<<<<
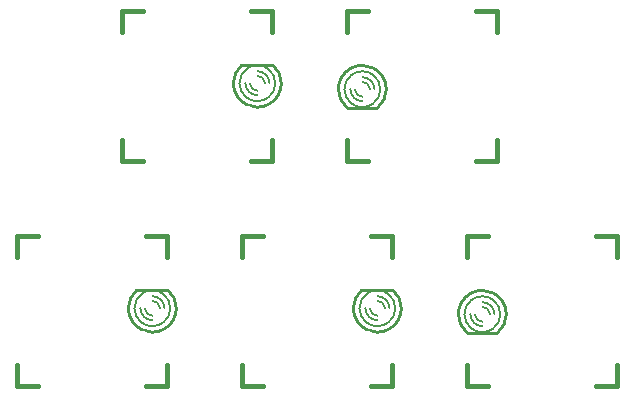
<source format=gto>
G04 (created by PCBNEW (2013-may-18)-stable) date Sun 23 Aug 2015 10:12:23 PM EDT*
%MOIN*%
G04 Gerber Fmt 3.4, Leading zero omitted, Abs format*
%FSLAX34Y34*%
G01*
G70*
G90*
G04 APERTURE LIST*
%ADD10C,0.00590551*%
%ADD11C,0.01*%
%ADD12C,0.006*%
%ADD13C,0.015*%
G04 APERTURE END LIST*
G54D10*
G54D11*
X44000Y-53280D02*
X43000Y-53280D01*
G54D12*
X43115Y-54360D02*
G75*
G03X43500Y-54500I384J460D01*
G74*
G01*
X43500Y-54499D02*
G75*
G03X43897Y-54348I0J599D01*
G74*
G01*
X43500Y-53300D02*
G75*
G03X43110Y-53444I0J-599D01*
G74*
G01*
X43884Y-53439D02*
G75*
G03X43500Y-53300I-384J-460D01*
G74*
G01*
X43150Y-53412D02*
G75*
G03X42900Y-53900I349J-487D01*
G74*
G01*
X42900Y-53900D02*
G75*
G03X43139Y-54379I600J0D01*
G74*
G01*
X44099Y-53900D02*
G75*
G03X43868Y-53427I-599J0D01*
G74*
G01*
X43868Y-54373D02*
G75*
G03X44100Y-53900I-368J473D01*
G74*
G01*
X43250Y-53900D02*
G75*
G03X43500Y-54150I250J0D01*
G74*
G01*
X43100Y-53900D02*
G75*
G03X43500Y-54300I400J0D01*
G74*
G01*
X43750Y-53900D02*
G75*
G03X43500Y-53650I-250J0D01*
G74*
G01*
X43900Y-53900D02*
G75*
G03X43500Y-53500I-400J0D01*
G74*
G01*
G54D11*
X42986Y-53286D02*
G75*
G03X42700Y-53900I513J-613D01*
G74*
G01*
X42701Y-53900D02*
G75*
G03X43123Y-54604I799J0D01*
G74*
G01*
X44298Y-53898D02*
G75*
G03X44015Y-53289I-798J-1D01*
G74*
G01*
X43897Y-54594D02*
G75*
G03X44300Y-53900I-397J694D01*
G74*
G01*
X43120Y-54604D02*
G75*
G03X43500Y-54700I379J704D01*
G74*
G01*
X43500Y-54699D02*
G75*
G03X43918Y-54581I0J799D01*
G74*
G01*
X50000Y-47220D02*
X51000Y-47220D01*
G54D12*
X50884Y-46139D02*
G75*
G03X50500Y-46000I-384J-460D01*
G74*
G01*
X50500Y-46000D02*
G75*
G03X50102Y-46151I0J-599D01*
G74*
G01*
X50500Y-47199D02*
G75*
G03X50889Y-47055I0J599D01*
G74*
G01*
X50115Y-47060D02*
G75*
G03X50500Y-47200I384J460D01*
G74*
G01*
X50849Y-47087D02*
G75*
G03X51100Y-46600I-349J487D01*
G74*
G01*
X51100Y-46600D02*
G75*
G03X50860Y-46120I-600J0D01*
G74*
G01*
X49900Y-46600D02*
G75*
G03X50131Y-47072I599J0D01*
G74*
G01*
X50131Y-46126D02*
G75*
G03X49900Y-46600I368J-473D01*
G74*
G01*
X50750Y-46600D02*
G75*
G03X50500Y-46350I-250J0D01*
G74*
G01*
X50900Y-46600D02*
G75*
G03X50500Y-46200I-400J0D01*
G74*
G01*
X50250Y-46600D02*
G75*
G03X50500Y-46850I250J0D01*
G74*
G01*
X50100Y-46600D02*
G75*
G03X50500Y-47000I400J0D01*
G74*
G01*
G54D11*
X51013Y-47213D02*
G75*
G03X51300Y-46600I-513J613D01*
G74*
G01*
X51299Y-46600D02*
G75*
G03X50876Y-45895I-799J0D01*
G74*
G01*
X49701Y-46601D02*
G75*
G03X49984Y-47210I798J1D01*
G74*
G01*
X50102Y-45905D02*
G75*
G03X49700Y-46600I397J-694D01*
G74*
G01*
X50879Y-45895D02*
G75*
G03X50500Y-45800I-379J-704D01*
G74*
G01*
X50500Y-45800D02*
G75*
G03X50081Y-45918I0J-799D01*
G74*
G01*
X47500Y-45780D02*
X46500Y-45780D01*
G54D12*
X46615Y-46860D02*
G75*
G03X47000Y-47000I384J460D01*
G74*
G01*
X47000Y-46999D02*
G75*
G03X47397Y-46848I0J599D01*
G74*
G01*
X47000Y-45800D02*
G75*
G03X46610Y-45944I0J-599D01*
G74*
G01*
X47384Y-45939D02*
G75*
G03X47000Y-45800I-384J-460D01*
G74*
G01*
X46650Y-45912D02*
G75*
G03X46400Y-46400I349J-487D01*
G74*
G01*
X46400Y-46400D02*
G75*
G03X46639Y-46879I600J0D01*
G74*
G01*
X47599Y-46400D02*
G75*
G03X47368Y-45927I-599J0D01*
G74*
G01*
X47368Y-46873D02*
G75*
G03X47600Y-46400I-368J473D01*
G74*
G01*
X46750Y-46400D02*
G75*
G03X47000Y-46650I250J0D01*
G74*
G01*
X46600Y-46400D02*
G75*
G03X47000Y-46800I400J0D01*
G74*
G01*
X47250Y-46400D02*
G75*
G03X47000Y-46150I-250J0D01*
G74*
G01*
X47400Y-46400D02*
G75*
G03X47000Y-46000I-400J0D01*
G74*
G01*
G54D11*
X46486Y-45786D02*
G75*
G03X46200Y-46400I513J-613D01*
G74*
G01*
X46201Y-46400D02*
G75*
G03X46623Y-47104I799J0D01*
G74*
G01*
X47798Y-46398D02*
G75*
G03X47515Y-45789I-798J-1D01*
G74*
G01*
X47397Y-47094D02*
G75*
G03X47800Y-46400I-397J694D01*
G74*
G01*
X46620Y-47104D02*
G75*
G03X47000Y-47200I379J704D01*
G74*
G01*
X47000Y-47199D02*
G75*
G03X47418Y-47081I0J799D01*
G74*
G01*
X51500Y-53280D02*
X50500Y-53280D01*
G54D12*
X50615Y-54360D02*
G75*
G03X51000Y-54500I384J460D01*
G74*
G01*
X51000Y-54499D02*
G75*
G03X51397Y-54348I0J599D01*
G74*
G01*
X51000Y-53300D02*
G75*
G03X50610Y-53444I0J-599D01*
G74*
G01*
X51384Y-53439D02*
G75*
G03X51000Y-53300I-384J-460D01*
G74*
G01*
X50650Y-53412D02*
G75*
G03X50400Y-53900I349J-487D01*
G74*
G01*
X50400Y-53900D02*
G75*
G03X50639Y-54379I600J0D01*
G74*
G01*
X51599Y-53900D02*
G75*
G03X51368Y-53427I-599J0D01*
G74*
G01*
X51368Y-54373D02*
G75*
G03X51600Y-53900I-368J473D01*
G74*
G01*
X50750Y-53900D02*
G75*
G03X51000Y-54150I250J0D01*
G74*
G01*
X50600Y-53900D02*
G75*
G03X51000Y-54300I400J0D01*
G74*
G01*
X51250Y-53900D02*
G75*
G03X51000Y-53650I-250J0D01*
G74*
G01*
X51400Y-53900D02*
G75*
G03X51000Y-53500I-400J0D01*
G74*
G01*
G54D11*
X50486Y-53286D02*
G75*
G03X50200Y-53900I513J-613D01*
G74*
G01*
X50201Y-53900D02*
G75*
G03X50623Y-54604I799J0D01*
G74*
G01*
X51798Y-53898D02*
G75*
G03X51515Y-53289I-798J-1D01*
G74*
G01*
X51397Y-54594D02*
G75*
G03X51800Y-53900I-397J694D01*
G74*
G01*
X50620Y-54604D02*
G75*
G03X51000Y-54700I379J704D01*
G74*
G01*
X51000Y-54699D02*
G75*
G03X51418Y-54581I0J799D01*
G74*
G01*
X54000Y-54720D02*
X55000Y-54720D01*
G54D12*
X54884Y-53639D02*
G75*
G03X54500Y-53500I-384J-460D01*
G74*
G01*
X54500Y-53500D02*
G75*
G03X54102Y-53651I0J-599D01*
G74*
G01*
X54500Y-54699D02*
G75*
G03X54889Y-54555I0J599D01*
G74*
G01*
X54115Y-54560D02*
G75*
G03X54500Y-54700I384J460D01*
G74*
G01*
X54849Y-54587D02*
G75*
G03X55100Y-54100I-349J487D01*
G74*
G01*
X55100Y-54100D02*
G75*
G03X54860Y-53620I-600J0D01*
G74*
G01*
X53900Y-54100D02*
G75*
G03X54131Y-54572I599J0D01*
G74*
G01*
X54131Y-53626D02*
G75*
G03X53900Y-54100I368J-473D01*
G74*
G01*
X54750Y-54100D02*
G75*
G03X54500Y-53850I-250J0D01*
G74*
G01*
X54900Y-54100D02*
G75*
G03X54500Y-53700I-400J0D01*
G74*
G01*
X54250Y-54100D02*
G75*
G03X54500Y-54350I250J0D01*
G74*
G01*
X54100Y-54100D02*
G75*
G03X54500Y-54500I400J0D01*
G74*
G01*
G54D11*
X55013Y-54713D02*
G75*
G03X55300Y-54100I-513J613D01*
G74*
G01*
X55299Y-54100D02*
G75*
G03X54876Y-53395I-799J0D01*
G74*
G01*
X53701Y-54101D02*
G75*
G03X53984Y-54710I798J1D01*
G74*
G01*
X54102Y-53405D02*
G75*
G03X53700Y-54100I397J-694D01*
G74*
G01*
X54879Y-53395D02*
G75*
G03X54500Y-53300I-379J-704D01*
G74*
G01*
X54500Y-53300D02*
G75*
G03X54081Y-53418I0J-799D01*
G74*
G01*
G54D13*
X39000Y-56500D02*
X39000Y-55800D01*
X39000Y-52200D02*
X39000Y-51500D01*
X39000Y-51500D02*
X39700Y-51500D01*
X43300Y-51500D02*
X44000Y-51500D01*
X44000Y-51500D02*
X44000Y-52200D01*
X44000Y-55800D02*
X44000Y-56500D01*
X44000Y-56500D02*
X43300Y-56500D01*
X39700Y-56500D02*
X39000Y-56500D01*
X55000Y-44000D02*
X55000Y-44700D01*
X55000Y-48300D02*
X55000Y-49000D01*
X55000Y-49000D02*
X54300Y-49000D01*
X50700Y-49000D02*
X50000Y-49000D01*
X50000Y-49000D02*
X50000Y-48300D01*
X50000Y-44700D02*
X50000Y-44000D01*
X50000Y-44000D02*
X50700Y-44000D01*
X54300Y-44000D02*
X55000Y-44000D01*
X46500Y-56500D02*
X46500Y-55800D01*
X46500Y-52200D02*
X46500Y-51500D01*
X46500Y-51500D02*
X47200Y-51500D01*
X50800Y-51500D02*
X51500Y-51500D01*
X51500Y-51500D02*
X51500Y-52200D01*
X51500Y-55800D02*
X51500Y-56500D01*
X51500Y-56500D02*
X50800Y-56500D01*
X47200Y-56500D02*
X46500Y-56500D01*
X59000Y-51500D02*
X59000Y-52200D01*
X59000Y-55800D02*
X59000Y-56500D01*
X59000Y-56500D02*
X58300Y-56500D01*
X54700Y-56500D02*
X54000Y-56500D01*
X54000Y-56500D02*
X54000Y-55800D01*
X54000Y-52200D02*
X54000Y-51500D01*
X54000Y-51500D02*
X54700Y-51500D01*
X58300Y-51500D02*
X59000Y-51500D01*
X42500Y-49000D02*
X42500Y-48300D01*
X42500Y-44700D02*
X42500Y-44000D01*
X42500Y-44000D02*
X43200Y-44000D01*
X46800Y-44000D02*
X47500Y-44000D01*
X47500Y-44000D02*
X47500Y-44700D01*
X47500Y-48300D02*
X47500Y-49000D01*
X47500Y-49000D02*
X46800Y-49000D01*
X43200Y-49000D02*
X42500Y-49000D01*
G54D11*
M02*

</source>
>>>>
<<<<
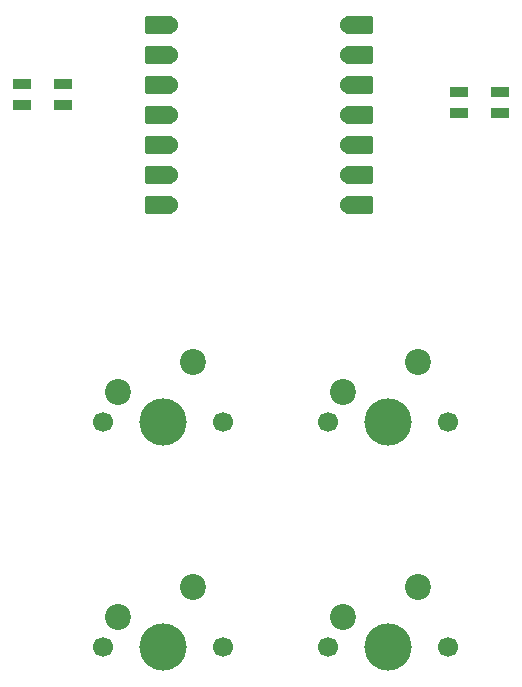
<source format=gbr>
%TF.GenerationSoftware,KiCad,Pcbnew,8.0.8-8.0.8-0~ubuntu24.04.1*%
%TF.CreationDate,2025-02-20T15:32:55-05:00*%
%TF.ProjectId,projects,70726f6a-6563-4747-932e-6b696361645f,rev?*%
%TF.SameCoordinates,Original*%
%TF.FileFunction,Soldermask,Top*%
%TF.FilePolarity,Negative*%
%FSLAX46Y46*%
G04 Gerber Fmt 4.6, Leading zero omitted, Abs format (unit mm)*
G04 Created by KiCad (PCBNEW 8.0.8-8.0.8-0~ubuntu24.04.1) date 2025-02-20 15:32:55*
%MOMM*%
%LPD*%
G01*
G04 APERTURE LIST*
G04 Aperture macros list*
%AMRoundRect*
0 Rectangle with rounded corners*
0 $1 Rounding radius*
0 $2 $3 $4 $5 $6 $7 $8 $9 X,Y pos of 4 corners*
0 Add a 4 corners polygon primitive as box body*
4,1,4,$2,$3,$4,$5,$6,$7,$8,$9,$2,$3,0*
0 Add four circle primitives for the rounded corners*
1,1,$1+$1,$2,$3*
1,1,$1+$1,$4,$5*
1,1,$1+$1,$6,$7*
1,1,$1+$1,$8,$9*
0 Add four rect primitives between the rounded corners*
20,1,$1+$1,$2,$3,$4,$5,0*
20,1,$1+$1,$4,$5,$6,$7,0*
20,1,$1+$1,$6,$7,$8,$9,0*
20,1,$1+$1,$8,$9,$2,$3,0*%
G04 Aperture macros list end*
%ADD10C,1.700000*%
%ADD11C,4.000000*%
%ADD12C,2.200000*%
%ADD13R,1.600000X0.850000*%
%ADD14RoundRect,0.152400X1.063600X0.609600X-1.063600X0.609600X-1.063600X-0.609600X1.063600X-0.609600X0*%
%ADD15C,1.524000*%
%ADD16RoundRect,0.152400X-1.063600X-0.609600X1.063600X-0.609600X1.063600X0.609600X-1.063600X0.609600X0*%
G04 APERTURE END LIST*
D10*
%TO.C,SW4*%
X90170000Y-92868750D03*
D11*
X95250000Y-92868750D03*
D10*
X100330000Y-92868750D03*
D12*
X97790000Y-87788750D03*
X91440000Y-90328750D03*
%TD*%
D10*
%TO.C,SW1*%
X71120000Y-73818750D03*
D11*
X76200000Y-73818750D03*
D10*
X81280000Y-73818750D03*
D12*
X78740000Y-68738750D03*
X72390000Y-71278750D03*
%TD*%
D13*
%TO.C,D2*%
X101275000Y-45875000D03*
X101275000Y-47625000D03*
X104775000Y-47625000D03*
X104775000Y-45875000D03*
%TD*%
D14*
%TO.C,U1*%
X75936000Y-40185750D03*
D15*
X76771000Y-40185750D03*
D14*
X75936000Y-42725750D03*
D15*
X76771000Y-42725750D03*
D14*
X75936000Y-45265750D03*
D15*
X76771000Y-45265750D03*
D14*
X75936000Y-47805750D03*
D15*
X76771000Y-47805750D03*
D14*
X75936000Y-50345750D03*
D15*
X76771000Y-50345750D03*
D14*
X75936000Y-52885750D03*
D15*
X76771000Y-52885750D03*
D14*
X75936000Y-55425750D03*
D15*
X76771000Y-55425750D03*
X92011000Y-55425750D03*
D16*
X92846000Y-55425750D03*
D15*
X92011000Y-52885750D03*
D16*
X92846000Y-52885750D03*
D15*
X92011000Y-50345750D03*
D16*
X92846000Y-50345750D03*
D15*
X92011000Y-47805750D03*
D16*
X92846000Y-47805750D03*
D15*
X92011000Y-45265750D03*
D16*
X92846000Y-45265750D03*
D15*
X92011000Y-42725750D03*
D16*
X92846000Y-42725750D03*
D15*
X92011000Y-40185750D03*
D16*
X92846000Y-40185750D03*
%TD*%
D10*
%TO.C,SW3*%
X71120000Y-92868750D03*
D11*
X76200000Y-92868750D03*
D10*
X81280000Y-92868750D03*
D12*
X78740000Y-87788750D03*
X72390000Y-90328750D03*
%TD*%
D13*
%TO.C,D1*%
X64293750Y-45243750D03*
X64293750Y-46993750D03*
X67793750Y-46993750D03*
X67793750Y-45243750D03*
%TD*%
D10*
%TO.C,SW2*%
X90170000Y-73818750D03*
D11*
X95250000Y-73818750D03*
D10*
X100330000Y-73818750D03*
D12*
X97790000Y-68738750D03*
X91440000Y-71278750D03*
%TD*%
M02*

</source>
>>>>
» **Work required**
Reproduce exactly the section above that begins at the line containing "<source format=gto>" and ends at the line containing "X44000Y-53280D02*", leaving out all other lines.

» **Solution for this task**
<source format=gto>
G04 (created by PCBNEW (2013-may-18)-stable) date Sun 23 Aug 2015 10:12:23 PM EDT*
%MOIN*%
G04 Gerber Fmt 3.4, Leading zero omitted, Abs format*
%FSLAX34Y34*%
G01*
G70*
G90*
G04 APERTURE LIST*
%ADD10C,0.00590551*%
%ADD11C,0.01*%
%ADD12C,0.006*%
%ADD13C,0.015*%
G04 APERTURE END LIST*
G54D10*
G54D11*
X44000Y-53280D02*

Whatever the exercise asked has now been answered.